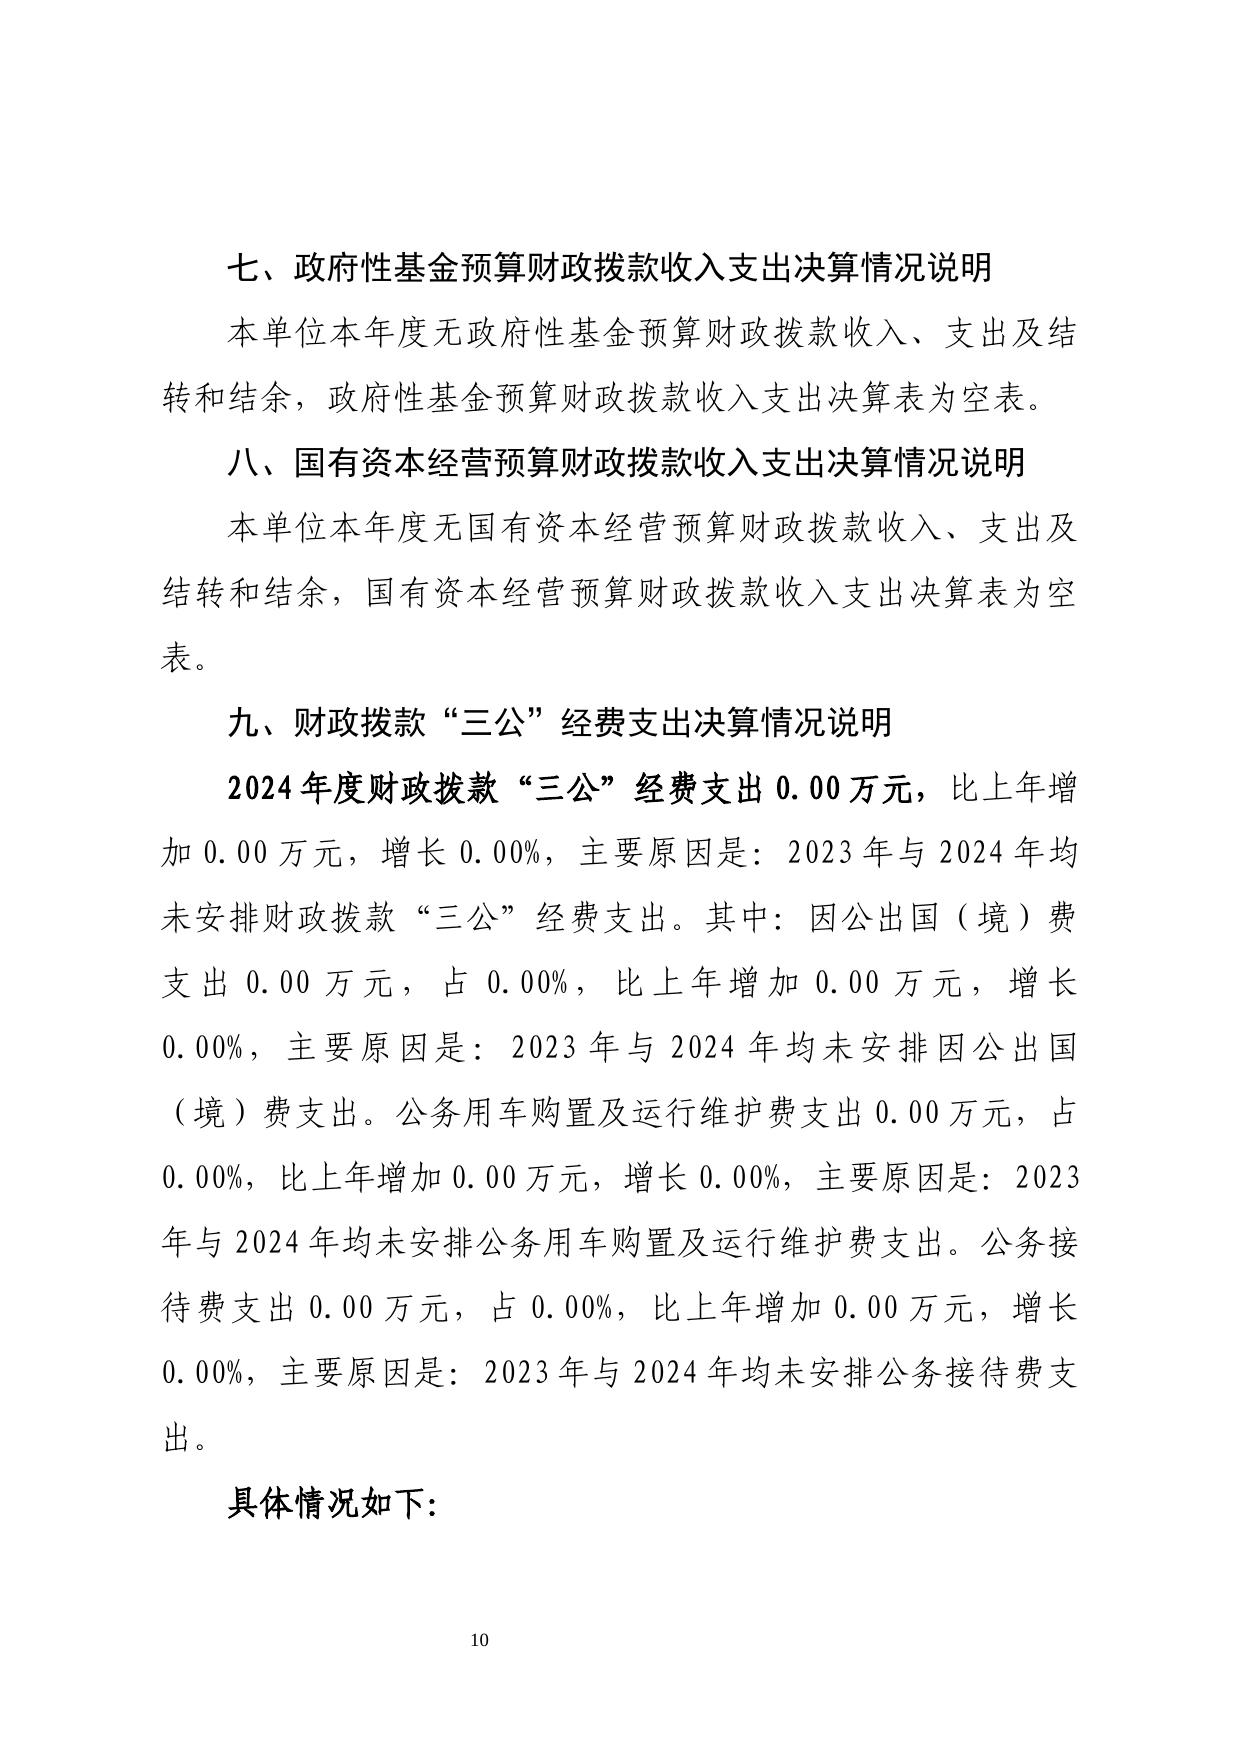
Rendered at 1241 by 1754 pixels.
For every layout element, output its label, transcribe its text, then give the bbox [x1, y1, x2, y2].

text 本单位本年度无国有资本经营预算财政拨款收入、支出及结转和结余，国有资本经营预算财政拨款收入支出决算表为空表。 [159, 493, 1081, 688]
text 七、政府性基金预算财政拨款收入支出决算情况说明 [159, 233, 1081, 298]
text 具体情况如下： [159, 1468, 1081, 1533]
text 2024年度财政拨款“三公”经费支出0.00万元，比上年增加0.00万元，增长0.00%，主要原因是：2023年与2024年均未安排财政拨款“三公”经费支出。其中：因公出国（境）费支出0.00万元，占0.00%，比上年增加0.00万元，增长0.00%，主要原因是：2023年与2024年均未安排因公出国（境）费支出。公务用车购置及运行维护费支出0.00万元，占0.00%，比上年增加0.00万元，增长0.00%，主要原因是：2023年与2024年均未安排公务用车购置及运行维护费支出。公务接待费支出0.00万元，占0.00%，比上年增加0.00万元，增长0.00%，主要原因是：2023年与2024年均未安排公务接待费支出。 [159, 753, 1081, 1468]
text 九、财政拨款“三公”经费支出决算情况说明 [159, 688, 1081, 753]
text 本单位本年度无政府性基金预算财政拨款收入、支出及结转和结余，政府性基金预算财政拨款收入支出决算表为空表。 [159, 298, 1081, 428]
text 八、国有资本经营预算财政拨款收入支出决算情况说明 [159, 428, 1081, 493]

***

> _How to complete this task_
Show every line above in which the word "支出及结转和结余" occurs.

> _Finished task_
text 本单位本年度无国有资本经营预算财政拨款收入、支出及结转和结余，国有资本经营预算财政拨款收入支出决算表为空表。 [159, 493, 1081, 688]
text 本单位本年度无政府性基金预算财政拨款收入、支出及结转和结余，政府性基金预算财政拨款收入支出决算表为空表。 [159, 298, 1081, 428]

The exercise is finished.